Yes, I seem to have written something again, and I like it well enough a week later to post it here and in a few other places as well. As always, constructive criticism is sought.
Title: Alone
Author: persephoneflame
Disclaimer: Characters and settings don't belong to me. Joss Whedon is my master now (but FOX can suck it).
Rating: G
Summary: Who are we when we're alone? How much of who we are comes from the perceptions of others?
Warnings: Mild Serenity spoilers.
Silence. In the Black, when she’s alone in the eternal night at Serenity’s helm, when the others are deep in the rhythms of phase four sleep, River enjoys the blissful silence of thousands of voices at rest.

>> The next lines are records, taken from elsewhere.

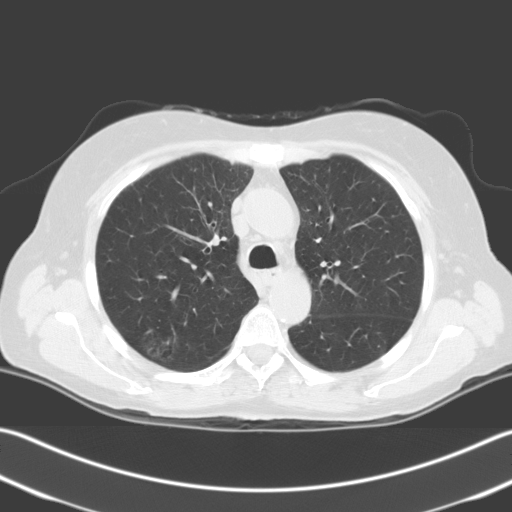
Low-dose screening chest CT, axial slice, baseline screening round, lung window (W 1500 / L -600 HU), 3.2 mm slice thickness, slice 53 of 204 in the series. Female participant, aged 67 years at enrolment. Current smoker at enrolment.
Expert reader's lesion annotation, bounding box (x1, y1, x2, y2) in pixels: (125, 325, 185, 373). The screening reader recorded 2 non-calcified nodules or masses ≥4 mm on this exam; which of them this box marks is not recorded. Official screen result: positive, change unspecified: nodule(s) >= 4 mm or enlarging nodule(s), mass(es), or other non-specific abnormalities suspicious for lung cancer. Later outcome: lung cancer diagnosed 24 days after this screen — squamous cell carcinoma, NOS, right upper lobe, stage IIIA (AJCC 6th edition), 56 mm at pathology.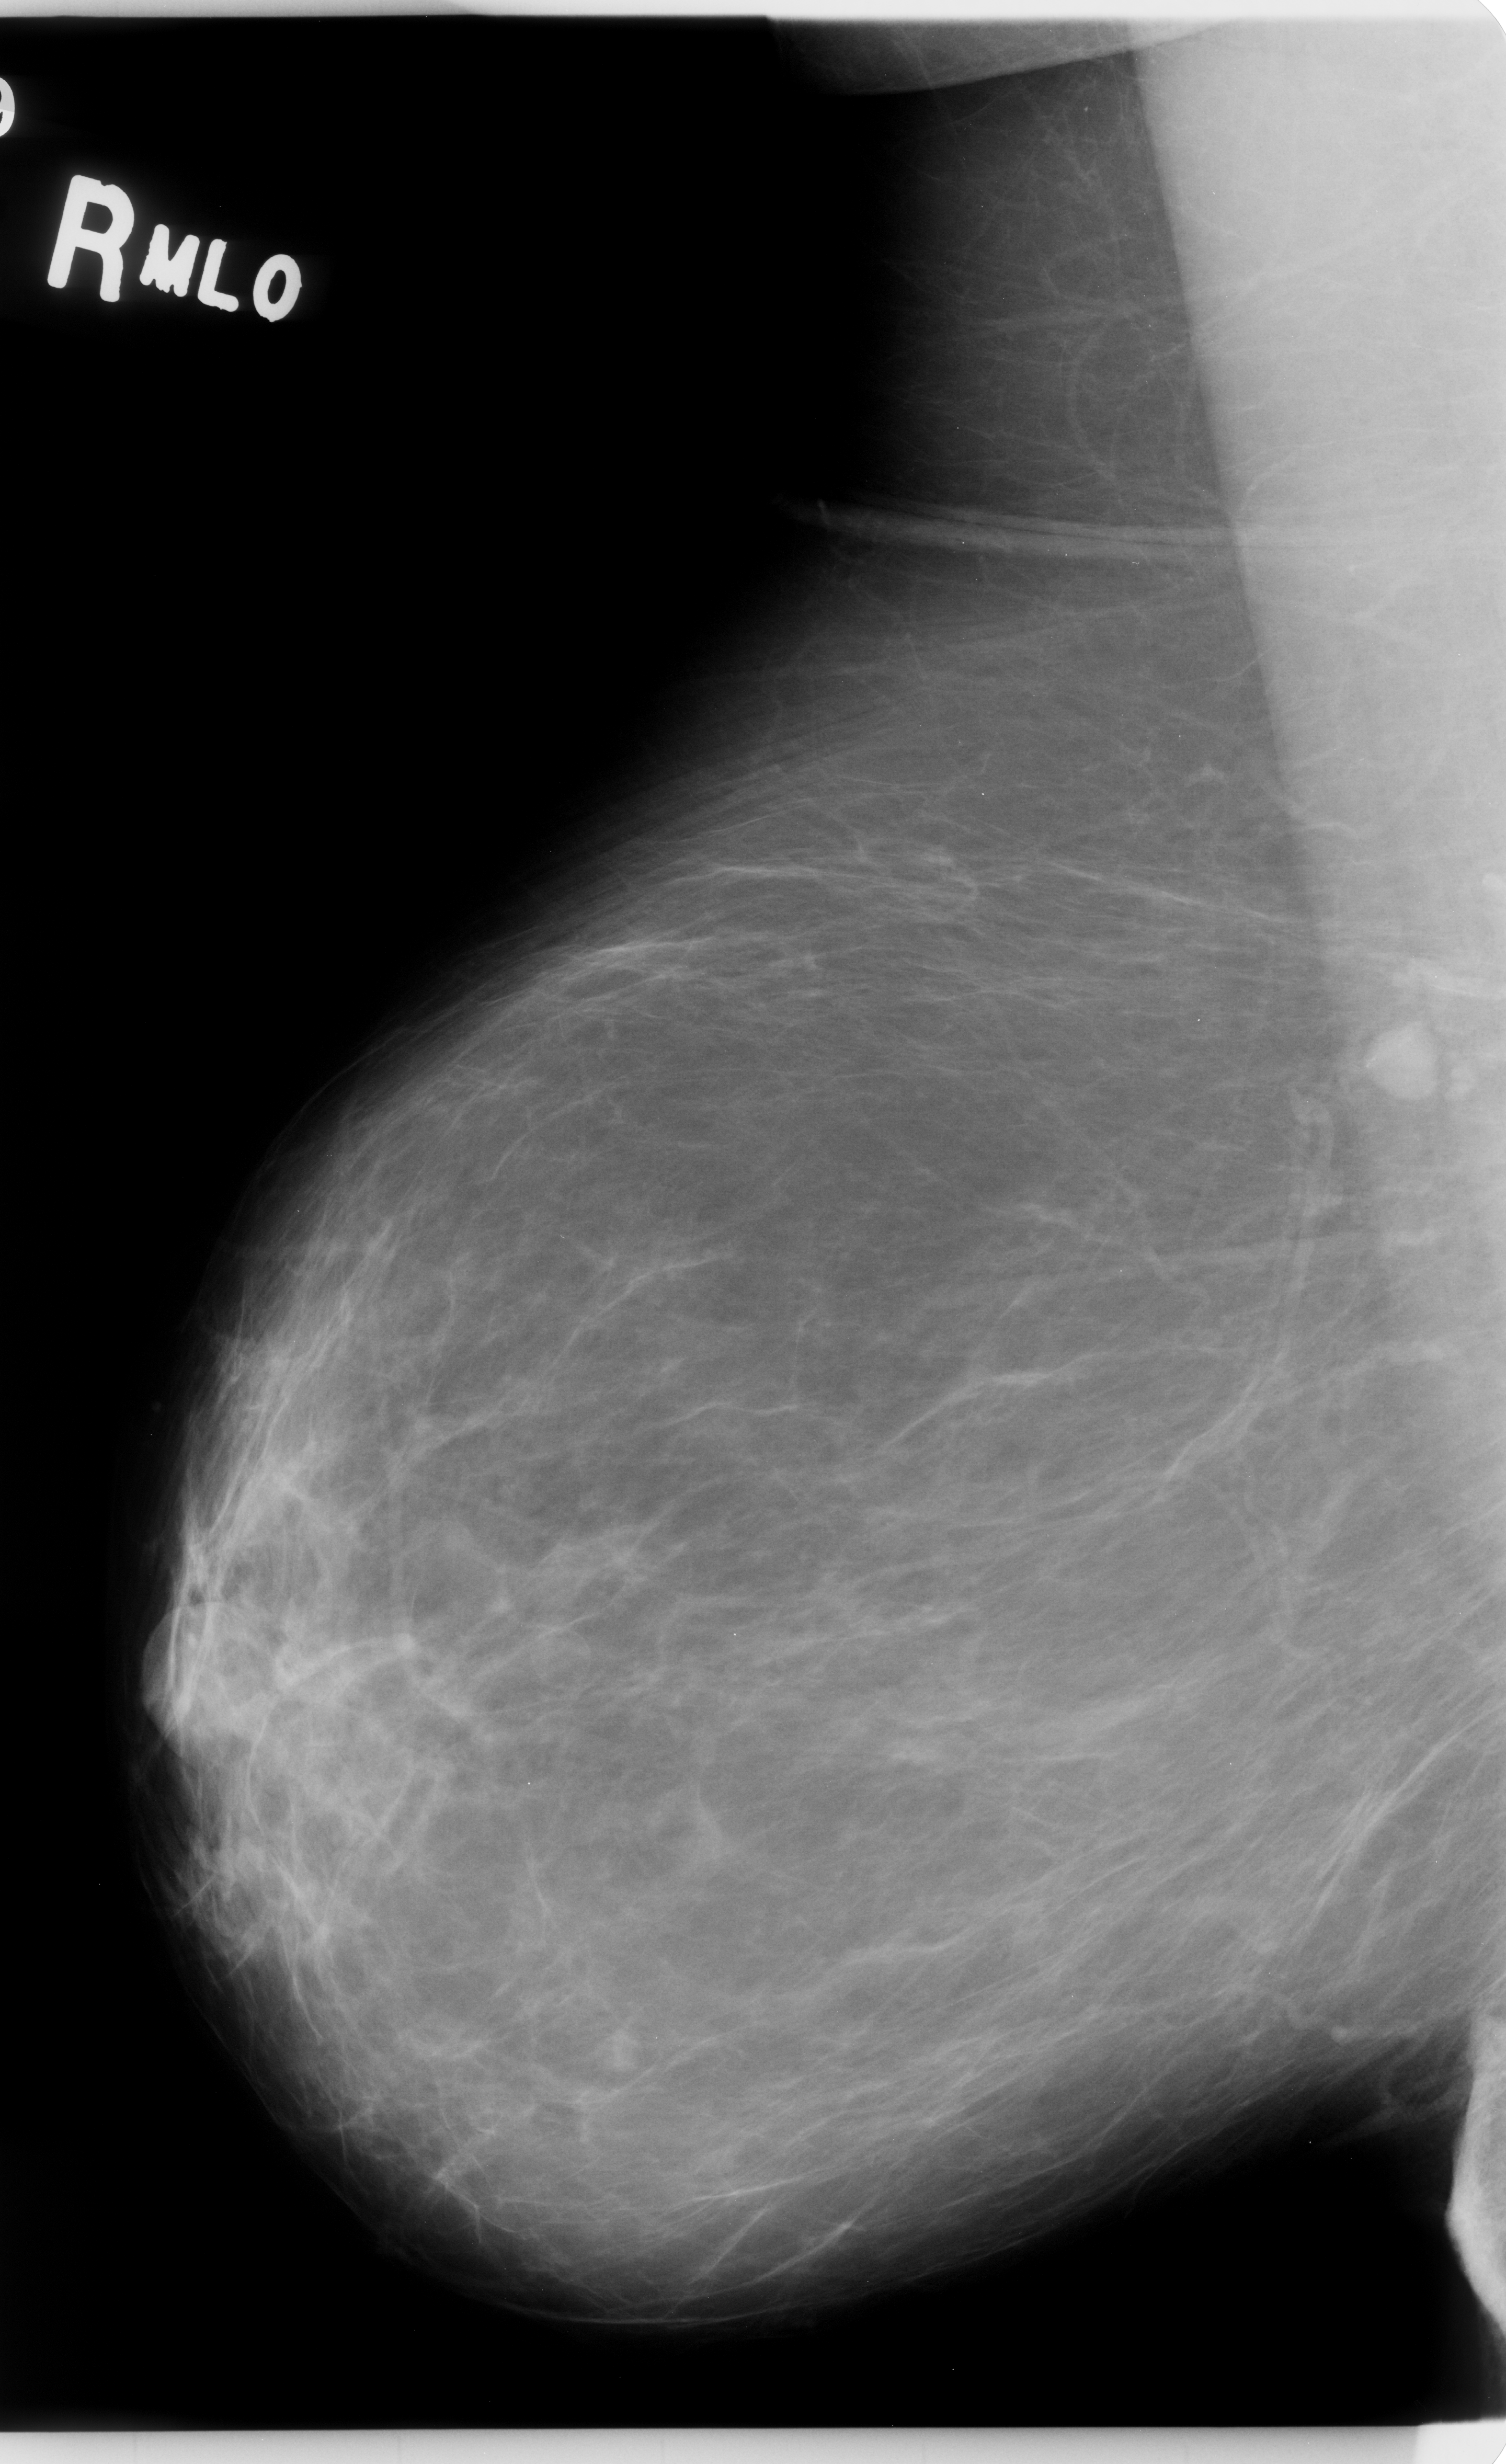
Digitized screen-film mammogram; right breast; mediolateral oblique (MLO) view.
Mass, shape oval, margins circumscribed; BI-RADS assessment category 3; pathology (as recorded): benign.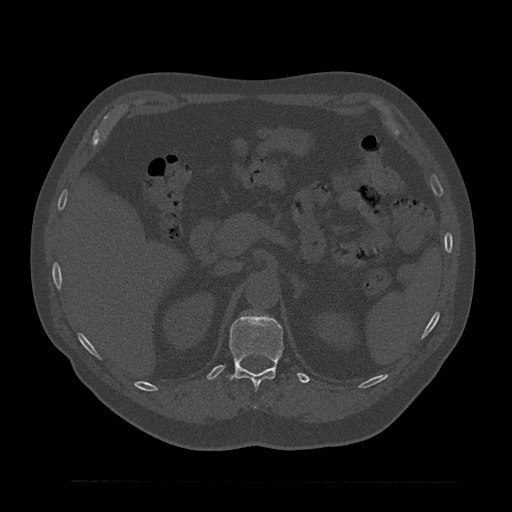
CT including the spine, one axial slice; slice 224 of 797 in the series (ordered by position); bone window (W 1800 / L 400 HU); 0.5 mm slice thickness; 512 × 512 image matrix, field of view 430 × 430 mm. Patient: male, 61 years. From the clinical record (not read from this slice): primary cancer: prostate.
Structures marked on this image (semi-automatic segmentation, software-assisted and operator-edited):
- T12 vertebra: bounding box (x1, y1, x2, y2) in pixels: (229, 314, 283, 390)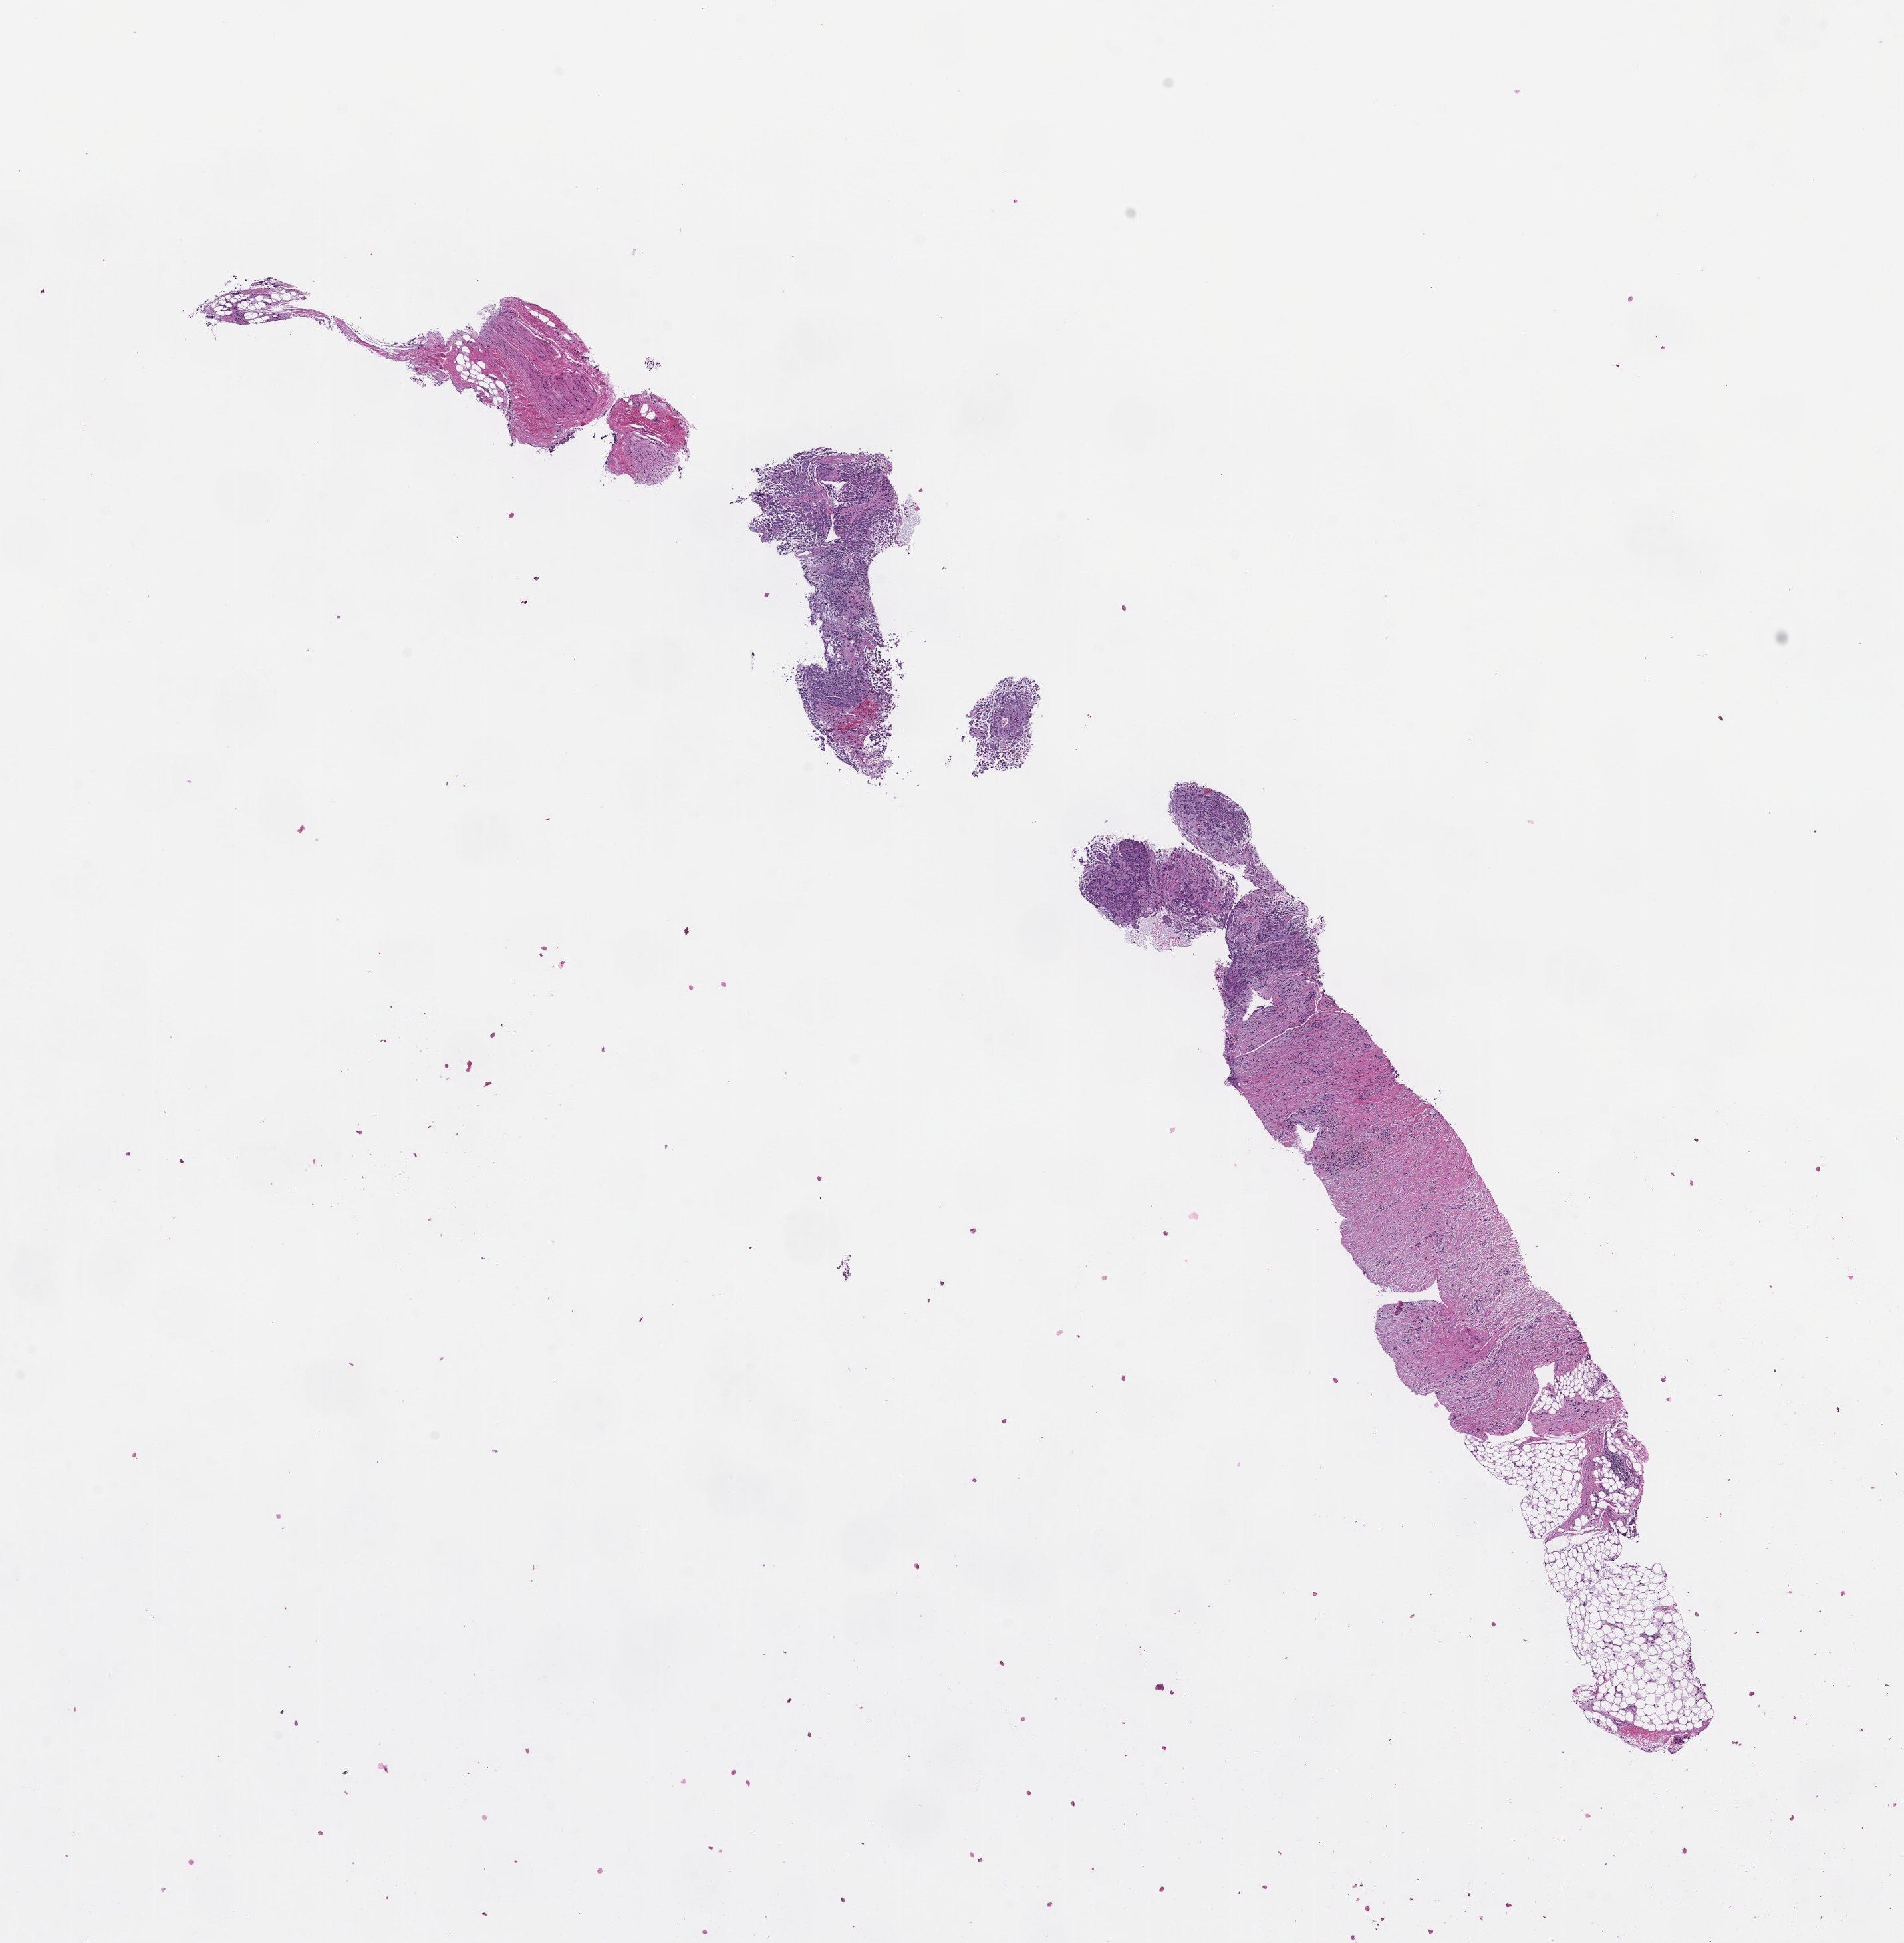
Whole-slide image, H&E stain — low-resolution overview of the scanned area, about 11.6 x 11.8 mm. Formalin-fixed, paraffin-embedded (FFPE) tissue. Specimen time point: collected at baseline (before treatment). Patient sex: male.
- this section: metastatic tumor tissue
- patient diagnosis (primary): Small Cell Lung Carcinoma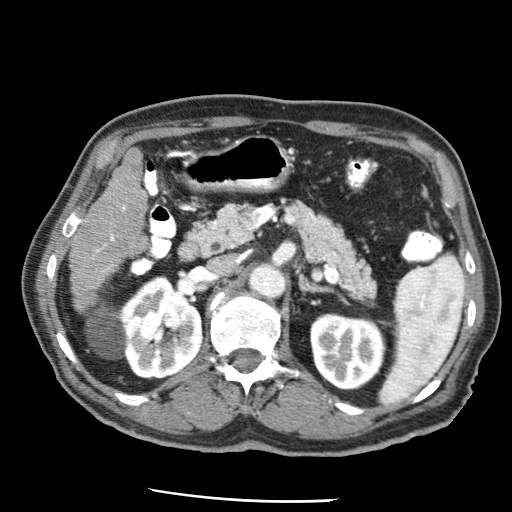
Contrast-enhanced abdominal CT (liver protocol), one axial slice. Slice 18 of 79 in the series (ordered by position). Reconstruction kernel STANDARD. 120 kVp. Soft-tissue window (W 400 / L 40 HU). 2.5 mm slice thickness. 512 × 512 image matrix, field of view 320 × 320 mm. From the clinical record (not read from this slice): diagnosis: hepatocellular carcinoma (patient treated with transarterial chemoembolisation; whether this scan precedes or follows treatment is not stated here); TNM stage (as recorded): Stage-IIIA; Child-Pugh class: A; tumour differentiation: moderately differentiated; tumour nodularity: multinodular.
Outlined on this slice (semi-automatic segmentation, software-assisted and operator-edited):
- liver parenchyma outside the tumour (the mass and vessels are separate outlines, so this box may not span the whole liver): bounding box (x1, y1, x2, y2) in pixels: (70, 148, 146, 310)
- portal vein: (96, 206, 126, 269)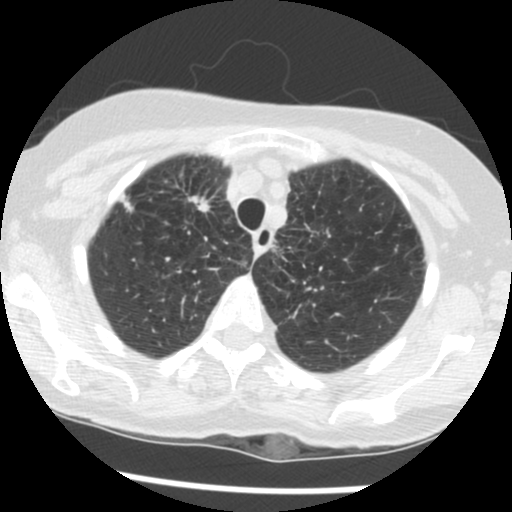
Axial slice from a low-dose chest CT screening exam; second annual screen; lung window (W 1500 / L -600 HU); 2.5 mm slice thickness; standard (soft-tissue) reconstruction kernel (STANDARD); 512 × 512 image matrix, field of view 290 × 290 mm. Female participant, aged 70 years at enrolment.
Expert reader's lesion annotation, bounding box <158,178,223,232> (left, top, right, bottom; pixels). Screening reader's record for this exam (one nodule recorded; not confirmed to be the boxed lesion): non-calcified nodule or mass ≥4 mm, right upper lobe, 11 × 7 mm, spiculated (stellate) margins, soft tissue attenuation, pre-existing on the prior screen: yes; interval growth: yes. Official screen result: positive, other.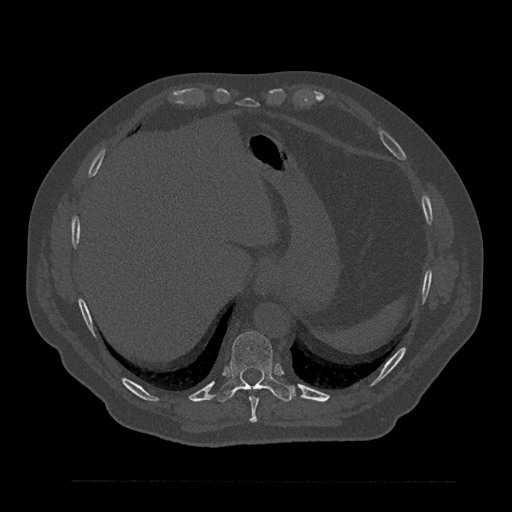
CT including the spine, one axial slice. Slice 366 of 797 in the series (ordered by position). Reconstruction kernel Br40s/3. 120 kVp. Bone window (W 1800 / L 400 HU). 512 × 512 image matrix. Male patient, age 61 years. From the clinical record (not read from this slice): primary cancer: prostate.
Outlined on this slice (semi-automatic segmentation, software-assisted and operator-edited):
- T10 vertebra: bounding box <216,331,294,402> (left, top, right, bottom; pixels)
- T9 vertebra: <249,396,259,423>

It’s in these moments, when she’s stolen from her bed and slunk silently on bare feet through the newly-welded corridors of the ship-- somehow changed and exactly the same-- it’s in these precious, silent moments that she finds the clarity to focus on the girl behind the weapon and on the woman that girl became while no one was looking. Alone with her thoughts, and only her thoughts, she is free to contemplate herself without the heavy veneer of everyone else’s perceptions.
Alone on the bridge, she can be just River. Along on the bridge, she’s not an unpredictable but useful ally-- not an albatross, but a person. Alone on the bridge, she’s not an interloper sitting in someone else’s seat, surrounded by someone else’s toys, stark reminders of someone else’s life. Alone on the bridge, she’s not a little sister still in stockings to coddle and protect and to try desperately to revert to a normal that ceased to exist years ago. Alone on the bridge, she’s not an object of pity, a woman made machine and broken, a girl trapped in time by scientists, never to blossom into grace and maturity. Alone on the bridge, she’s not a hoped-for-friend to disappoint and terrify. Along on the bridge, she’s not just a weapon to covet and admire.
Alone on the ridge, she is River Tam: unpredictable, brilliant, pilot by necessity, weapon by design, woman by nature, and part of this family by choice and not simply by circumstance of genetics.
Alone, River can just be, and so she steals these moments and reminds herself who she is so she won’t forget by the light of artificial day and let herself be lost in the others’ thoughts of who, of what, she should be.
---
The sound of metal slamming against metal is an almost meditative rhythm. It’s a background against a physical grounding, muscles straining and relaxing over and over, burning up excess energy that makes him anxious. Antsy. Stupid, sometimes.
It’s in these moments, muscles burning with the effort of lifting the lead weights, grounded in the very real sensations of hard work, that Jayne feels he can think with a clear mind. Only then can he even own up to the change in his thoughts and feelings about the crew. Only then, away from their various kinds of looks, glares, and stares, can he try to figure out what it means to be him in this strange new ship-- the same ship, but different all the same.
By himself, in the cargo bay, the sound of the weights blocking out the every day sounds that keep him on edge, his hand always a short move away from a weapon, by himself is he still the hired gun likely to go off and get everyone dead with some hare-brained, selfish plan of his own? By himself, with the tension that keeps him on edge being worked out by the steady press of metal, is he still the barely-trusted muscle kept around to help things go smooth? By himself, with his body focused by exertion, is he still just a mercenary to be ignored whenever possible? By himself, worries pounded away by the heavy weight of simple metal, is he still nothing but a rude, crude necessity of back-of-beyond living? By himself, working hard enough that each breath burns in his lungs, is he more than just an occasionally amusing bully? By himself, with his heart rate up so high he fears the organ will burst from his straining chest, is he more than an object of study to think on in a fearfully cold and unsettling manner?
When he’s by himself, who is Jayne Cobb? Mercenary? Warrior? Uncivilized? Or is he more than the others imagine him to be? Who is he, in this strange new family he’s found himself in, with no ma to knit for him, but bonds stronger than money all the same?
By himself, he can consider these questions, he can think on it hard, like he hasn’t thought on anything else in years, and he can start to come to some decisions that don’t always involve the bottom line, even if everyone else is still half waiting for him to add up the costs and profits on his fingers.